EXERCISE REQUIREMENTS:
Print the listing below a second time, exactly, and omit its images.

── THE INPUT ──

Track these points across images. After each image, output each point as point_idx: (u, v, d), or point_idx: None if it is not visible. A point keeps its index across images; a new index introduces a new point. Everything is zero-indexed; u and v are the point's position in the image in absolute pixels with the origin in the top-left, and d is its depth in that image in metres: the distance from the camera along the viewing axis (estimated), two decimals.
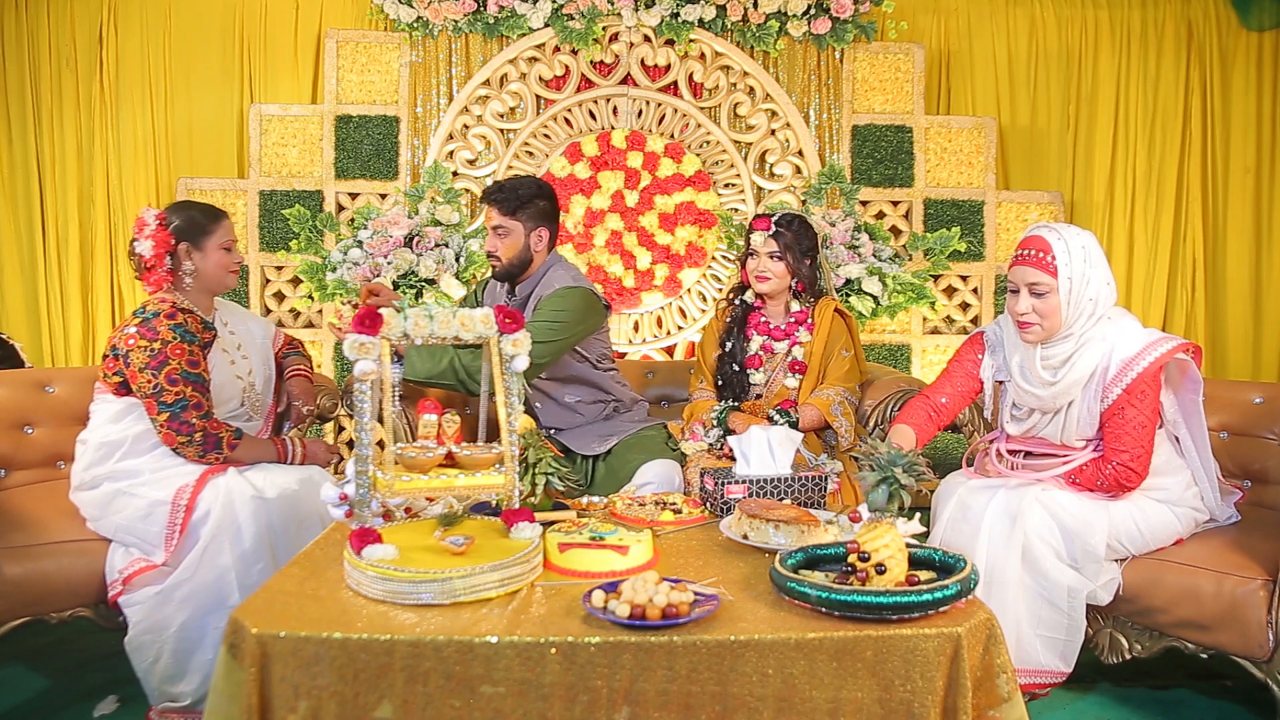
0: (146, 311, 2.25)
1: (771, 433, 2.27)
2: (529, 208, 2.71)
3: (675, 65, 4.13)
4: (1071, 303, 2.13)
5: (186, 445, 2.21)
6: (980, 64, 4.42)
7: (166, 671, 2.13)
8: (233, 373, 2.41)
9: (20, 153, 4.05)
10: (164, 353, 2.20)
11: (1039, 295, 2.14)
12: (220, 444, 2.24)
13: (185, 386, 2.20)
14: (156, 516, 2.18)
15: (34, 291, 4.08)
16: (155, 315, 2.24)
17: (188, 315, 2.28)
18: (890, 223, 4.23)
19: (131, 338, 2.22)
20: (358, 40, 4.11)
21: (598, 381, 2.85)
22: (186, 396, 2.20)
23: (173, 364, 2.20)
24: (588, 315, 2.69)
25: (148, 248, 2.27)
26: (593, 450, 2.76)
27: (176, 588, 2.14)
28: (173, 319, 2.24)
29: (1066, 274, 2.11)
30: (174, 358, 2.21)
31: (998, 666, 1.52)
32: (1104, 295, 2.15)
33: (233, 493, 2.19)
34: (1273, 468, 2.51)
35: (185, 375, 2.21)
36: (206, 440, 2.22)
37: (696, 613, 1.48)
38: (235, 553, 2.15)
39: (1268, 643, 2.01)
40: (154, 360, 2.20)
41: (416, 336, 1.79)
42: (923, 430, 2.37)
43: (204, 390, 2.25)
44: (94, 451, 2.27)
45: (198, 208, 2.38)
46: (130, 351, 2.21)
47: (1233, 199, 4.38)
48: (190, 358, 2.23)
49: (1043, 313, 2.14)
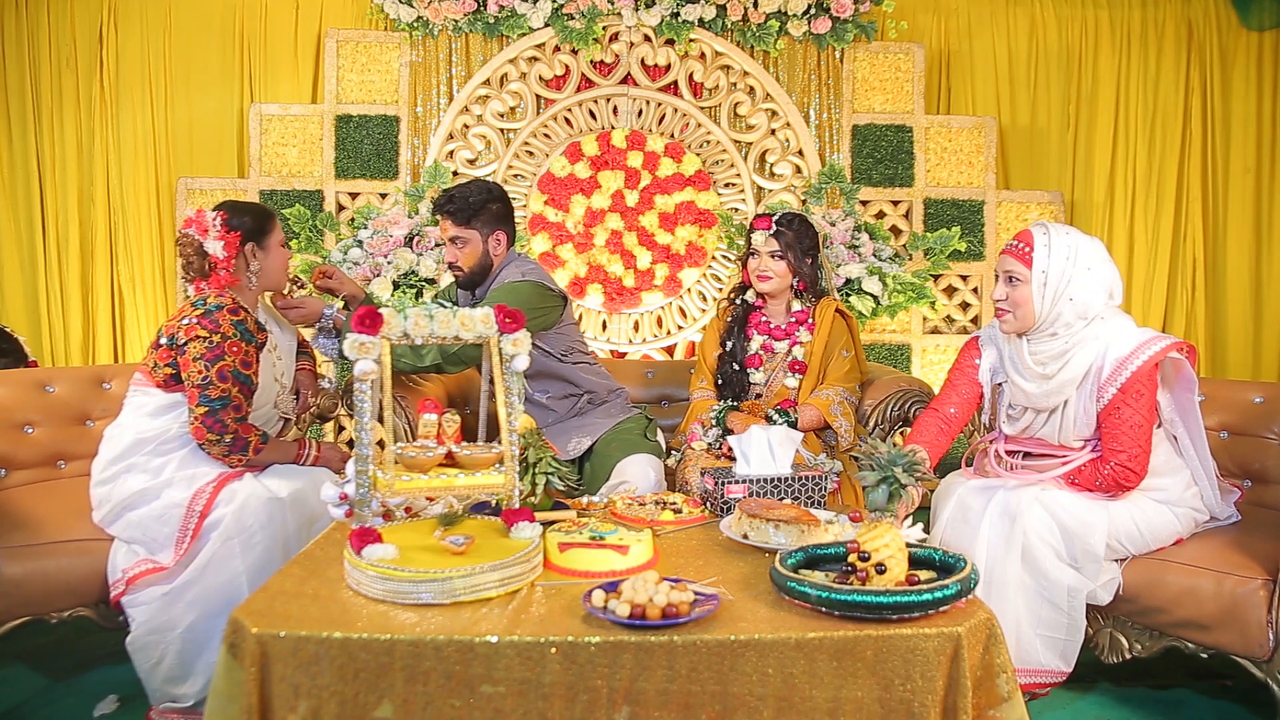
0: (208, 304, 2.22)
1: (771, 432, 2.27)
2: (482, 214, 2.69)
3: (675, 65, 4.13)
4: (1045, 298, 2.15)
5: (215, 444, 2.20)
6: (980, 64, 4.42)
7: (170, 672, 2.13)
8: (273, 375, 2.41)
9: (20, 152, 4.05)
10: (221, 347, 2.18)
11: (1012, 284, 2.20)
12: (247, 448, 2.22)
13: (233, 385, 2.19)
14: (171, 518, 2.18)
15: (34, 291, 4.08)
16: (218, 308, 2.21)
17: (247, 314, 2.27)
18: (890, 222, 4.23)
19: (192, 328, 2.19)
20: (358, 40, 4.11)
21: (565, 375, 2.81)
22: (230, 396, 2.19)
23: (227, 360, 2.19)
24: (538, 309, 2.61)
25: (219, 248, 2.24)
26: (570, 453, 2.72)
27: (186, 589, 2.14)
28: (235, 314, 2.22)
29: (1042, 268, 2.15)
30: (230, 354, 2.19)
31: (998, 666, 1.52)
32: (1093, 300, 2.15)
33: (248, 497, 2.18)
34: (1273, 467, 2.51)
35: (236, 374, 2.20)
36: (235, 442, 2.20)
37: (696, 612, 1.48)
38: (248, 557, 2.14)
39: (1268, 642, 2.01)
40: (210, 352, 2.18)
41: (416, 336, 1.79)
42: (936, 446, 2.39)
43: (248, 393, 2.24)
44: (127, 444, 2.24)
45: (250, 208, 2.37)
46: (190, 341, 2.18)
47: (1233, 199, 4.38)
48: (245, 357, 2.22)
49: (1015, 301, 2.20)
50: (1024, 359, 2.25)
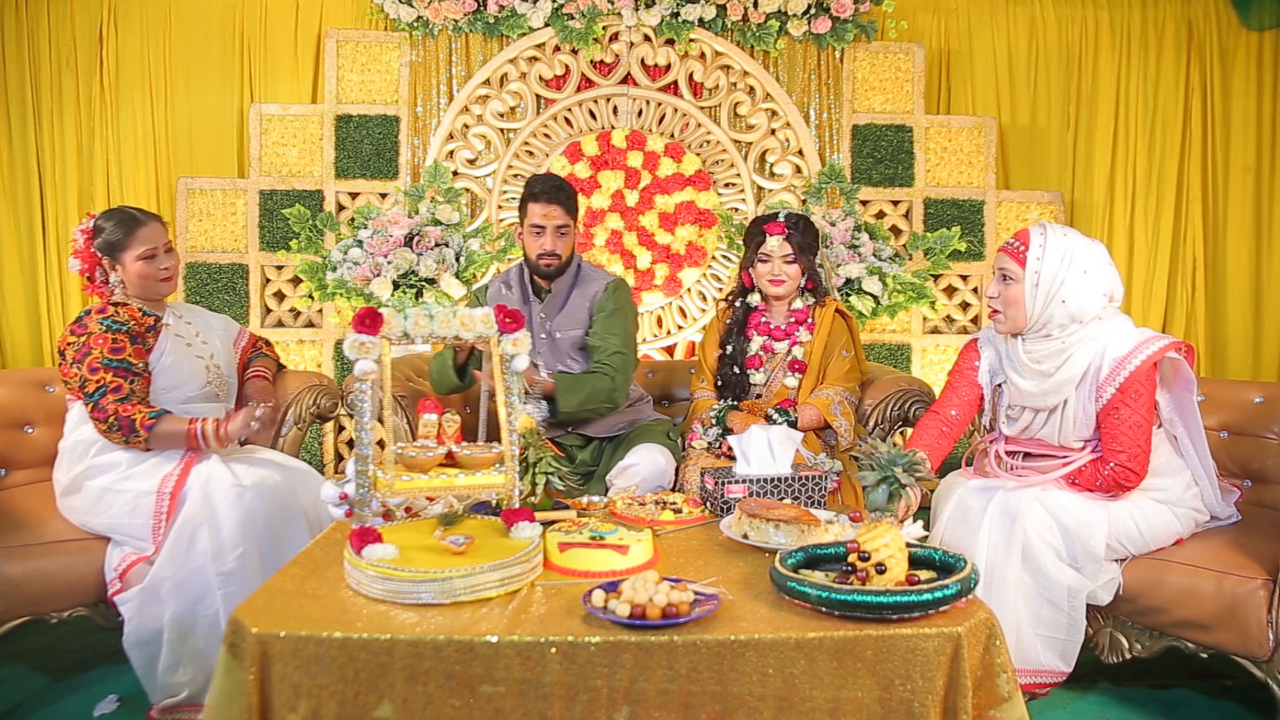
0: (83, 311, 2.31)
1: (771, 432, 2.27)
2: (577, 205, 2.82)
3: (675, 65, 4.13)
4: (1037, 299, 2.17)
5: (108, 431, 2.21)
6: (980, 63, 4.42)
7: (164, 663, 2.14)
8: (191, 353, 2.42)
9: (20, 153, 4.04)
10: (87, 344, 2.24)
11: (1005, 283, 2.22)
12: (134, 426, 2.19)
13: (105, 373, 2.21)
14: (143, 508, 2.19)
15: (34, 291, 4.08)
16: (87, 313, 2.29)
17: (120, 307, 2.31)
18: (890, 222, 4.23)
19: (65, 338, 2.27)
20: (358, 40, 4.10)
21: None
22: (105, 383, 2.21)
23: (94, 354, 2.22)
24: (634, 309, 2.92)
25: (75, 265, 2.37)
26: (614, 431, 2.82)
27: (162, 582, 2.15)
28: (103, 313, 2.28)
29: (1034, 268, 2.16)
30: (95, 347, 2.23)
31: (998, 666, 1.52)
32: (1087, 303, 2.15)
33: (212, 480, 2.19)
34: (1273, 467, 2.51)
35: (105, 362, 2.22)
36: (120, 424, 2.19)
37: (696, 612, 1.48)
38: (214, 541, 2.14)
39: (1268, 642, 2.01)
40: (78, 354, 2.23)
41: (416, 336, 1.79)
42: (937, 448, 2.40)
43: (126, 375, 2.24)
44: (70, 452, 2.30)
45: (116, 218, 2.36)
46: (65, 350, 2.26)
47: (1233, 199, 4.38)
48: (114, 345, 2.25)
49: (1007, 300, 2.22)
50: (1020, 358, 2.26)
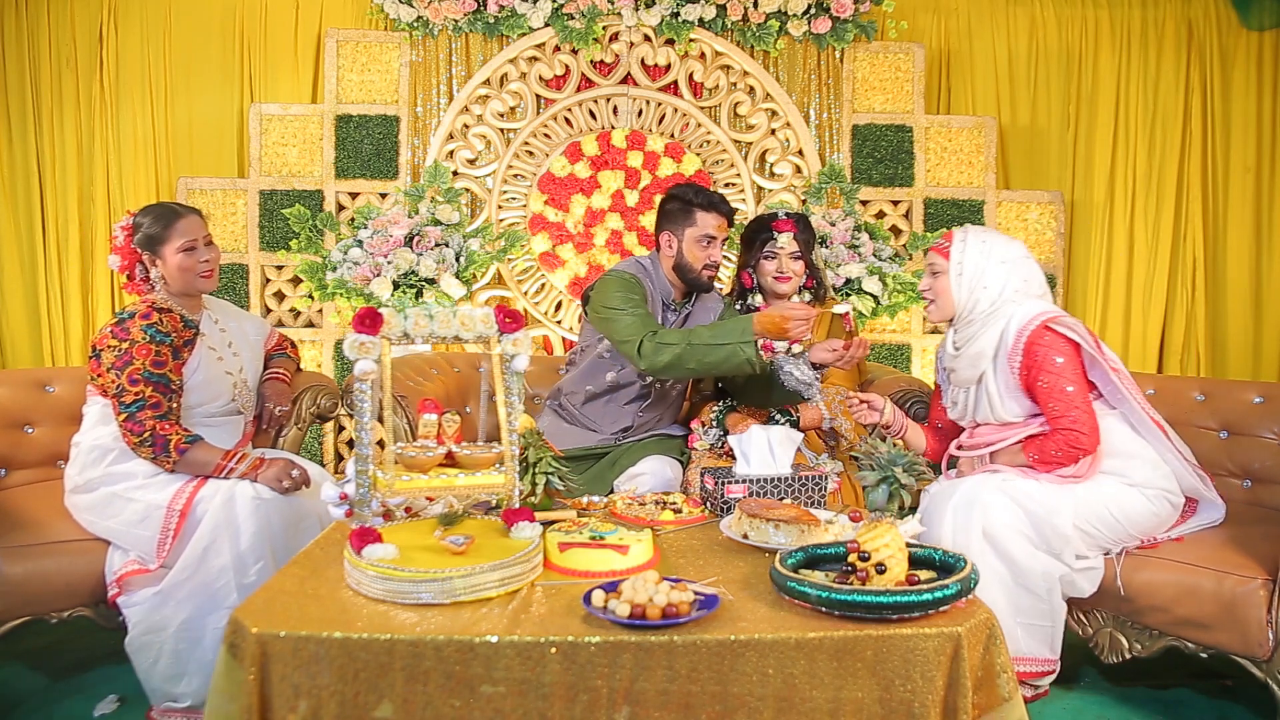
0: (124, 312, 2.28)
1: (772, 432, 2.28)
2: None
3: (675, 65, 4.13)
4: (963, 288, 2.34)
5: (140, 445, 2.19)
6: (980, 64, 4.42)
7: (167, 671, 2.13)
8: (221, 369, 2.41)
9: (20, 153, 4.04)
10: (130, 353, 2.21)
11: (934, 276, 2.40)
12: (169, 445, 2.18)
13: (145, 386, 2.20)
14: (152, 521, 2.18)
15: (34, 291, 4.08)
16: (130, 316, 2.26)
17: (164, 314, 2.28)
18: (890, 222, 4.23)
19: (105, 338, 2.24)
20: (358, 40, 4.10)
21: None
22: (145, 397, 2.19)
23: (136, 364, 2.20)
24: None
25: (115, 262, 2.35)
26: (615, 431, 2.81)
27: (176, 588, 2.14)
28: (147, 319, 2.25)
29: (958, 260, 2.35)
30: (138, 358, 2.21)
31: (998, 666, 1.52)
32: (1008, 289, 2.31)
33: (233, 491, 2.18)
34: (1272, 467, 2.51)
35: (147, 375, 2.20)
36: (155, 441, 2.18)
37: (696, 612, 1.48)
38: (233, 552, 2.14)
39: (1268, 642, 2.01)
40: (119, 360, 2.20)
41: (416, 336, 1.79)
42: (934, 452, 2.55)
43: (166, 391, 2.23)
44: (86, 454, 2.27)
45: (155, 212, 2.35)
46: (104, 351, 2.23)
47: (1233, 199, 4.38)
48: (156, 358, 2.22)
49: (936, 290, 2.40)
50: (947, 346, 2.44)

───

ANSWER TO THE EXERCISE:
Track these points across images. After each image, output each point as point_idx: (u, v, d), or point_idx: None if it is not visible. A point keeps its index across images; a new index introduces a new point. Everything is zero-indexed; u and v are the point's position in the image in absolute pixels with the origin in the top-left, and d is its depth in that image in metres: the distance from the camera along the viewing axis (estimated), two decimals.
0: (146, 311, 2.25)
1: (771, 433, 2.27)
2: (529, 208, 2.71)
3: (675, 65, 4.13)
4: (1071, 303, 2.13)
5: (186, 445, 2.21)
6: (980, 64, 4.42)
7: (166, 671, 2.13)
8: (233, 373, 2.41)
9: (20, 153, 4.05)
10: (164, 353, 2.20)
11: (1039, 295, 2.14)
12: (220, 444, 2.24)
13: (185, 386, 2.20)
14: (156, 516, 2.18)
15: (34, 291, 4.08)
16: (155, 315, 2.24)
17: (188, 315, 2.28)
18: (890, 223, 4.23)
19: (131, 338, 2.22)
20: (358, 40, 4.11)
21: (598, 381, 2.85)
22: (186, 396, 2.20)
23: (173, 364, 2.20)
24: (588, 315, 2.69)
25: (148, 248, 2.27)
26: (593, 450, 2.76)
27: (176, 588, 2.14)
28: (173, 319, 2.24)
29: (1066, 274, 2.11)
30: (174, 358, 2.21)
31: (998, 666, 1.52)
32: (1104, 295, 2.15)
33: (233, 493, 2.19)
34: (1273, 468, 2.51)
35: (185, 375, 2.21)
36: (206, 440, 2.22)
37: (696, 613, 1.48)
38: (235, 553, 2.15)
39: (1268, 643, 2.01)
40: (154, 360, 2.20)
41: (416, 336, 1.79)
42: (923, 430, 2.37)
43: (204, 390, 2.25)
44: (94, 451, 2.27)
45: (198, 208, 2.38)
46: (130, 351, 2.21)
47: (1233, 199, 4.38)
48: (190, 358, 2.23)
49: (1043, 313, 2.14)
0: (208, 304, 2.22)
1: (771, 432, 2.27)
2: (482, 214, 2.69)
3: (675, 65, 4.13)
4: (1045, 298, 2.15)
5: (215, 444, 2.20)
6: (980, 64, 4.42)
7: (170, 672, 2.13)
8: (273, 375, 2.41)
9: (20, 152, 4.05)
10: (221, 347, 2.18)
11: (1012, 284, 2.20)
12: (247, 448, 2.22)
13: (233, 385, 2.19)
14: (171, 518, 2.18)
15: (34, 291, 4.08)
16: (218, 308, 2.21)
17: (247, 314, 2.27)
18: (890, 222, 4.23)
19: (192, 328, 2.19)
20: (358, 40, 4.11)
21: (565, 375, 2.81)
22: (230, 396, 2.19)
23: (227, 360, 2.19)
24: (538, 309, 2.61)
25: (219, 248, 2.24)
26: (570, 453, 2.72)
27: (186, 589, 2.14)
28: (235, 314, 2.22)
29: (1042, 268, 2.15)
30: (230, 354, 2.19)
31: (998, 666, 1.52)
32: (1093, 300, 2.15)
33: (248, 497, 2.18)
34: (1273, 467, 2.51)
35: (236, 374, 2.20)
36: (235, 442, 2.20)
37: (696, 612, 1.48)
38: (248, 557, 2.14)
39: (1268, 642, 2.01)
40: (210, 352, 2.18)
41: (416, 336, 1.79)
42: (936, 446, 2.39)
43: (248, 393, 2.24)
44: (127, 444, 2.24)
45: (250, 208, 2.37)
46: (190, 341, 2.18)
47: (1233, 199, 4.38)
48: (245, 357, 2.22)
49: (1015, 301, 2.20)
50: (1024, 359, 2.25)
0: (83, 311, 2.31)
1: (771, 432, 2.27)
2: (577, 205, 2.82)
3: (675, 65, 4.13)
4: (1037, 299, 2.17)
5: (108, 431, 2.21)
6: (980, 63, 4.42)
7: (164, 663, 2.14)
8: (191, 353, 2.42)
9: (20, 153, 4.04)
10: (87, 344, 2.24)
11: (1005, 283, 2.22)
12: (134, 426, 2.19)
13: (105, 373, 2.21)
14: (143, 508, 2.19)
15: (34, 291, 4.08)
16: (87, 313, 2.29)
17: (120, 307, 2.31)
18: (890, 222, 4.23)
19: (65, 338, 2.27)
20: (358, 40, 4.10)
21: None
22: (105, 383, 2.21)
23: (94, 354, 2.22)
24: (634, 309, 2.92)
25: (75, 265, 2.37)
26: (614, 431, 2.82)
27: (162, 582, 2.15)
28: (103, 313, 2.28)
29: (1034, 268, 2.16)
30: (95, 347, 2.23)
31: (998, 666, 1.52)
32: (1087, 303, 2.15)
33: (212, 480, 2.19)
34: (1273, 467, 2.51)
35: (105, 362, 2.22)
36: (120, 424, 2.19)
37: (696, 612, 1.48)
38: (214, 541, 2.14)
39: (1268, 642, 2.01)
40: (78, 354, 2.23)
41: (416, 336, 1.79)
42: (937, 448, 2.40)
43: (126, 375, 2.24)
44: (70, 452, 2.30)
45: (116, 218, 2.36)
46: (65, 350, 2.26)
47: (1233, 199, 4.38)
48: (114, 345, 2.25)
49: (1007, 300, 2.22)
50: (1020, 358, 2.26)
0: (124, 312, 2.28)
1: (772, 432, 2.28)
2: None
3: (675, 65, 4.13)
4: (963, 288, 2.34)
5: (140, 445, 2.19)
6: (980, 64, 4.42)
7: (167, 671, 2.13)
8: (221, 369, 2.41)
9: (20, 153, 4.04)
10: (130, 353, 2.21)
11: (934, 276, 2.40)
12: (169, 445, 2.18)
13: (145, 386, 2.20)
14: (152, 521, 2.18)
15: (34, 291, 4.08)
16: (130, 316, 2.26)
17: (164, 314, 2.28)
18: (890, 222, 4.23)
19: (105, 338, 2.24)
20: (358, 40, 4.10)
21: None
22: (145, 397, 2.19)
23: (136, 364, 2.20)
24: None
25: (115, 262, 2.35)
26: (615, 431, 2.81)
27: (176, 588, 2.14)
28: (147, 319, 2.25)
29: (958, 260, 2.35)
30: (138, 358, 2.21)
31: (998, 666, 1.52)
32: (1008, 289, 2.31)
33: (233, 491, 2.18)
34: (1272, 467, 2.51)
35: (147, 375, 2.20)
36: (155, 441, 2.18)
37: (696, 612, 1.48)
38: (233, 552, 2.14)
39: (1268, 642, 2.01)
40: (119, 360, 2.20)
41: (416, 336, 1.79)
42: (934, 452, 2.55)
43: (166, 391, 2.23)
44: (86, 454, 2.27)
45: (155, 212, 2.35)
46: (104, 351, 2.23)
47: (1233, 199, 4.38)
48: (156, 358, 2.22)
49: (936, 290, 2.40)
50: (947, 346, 2.44)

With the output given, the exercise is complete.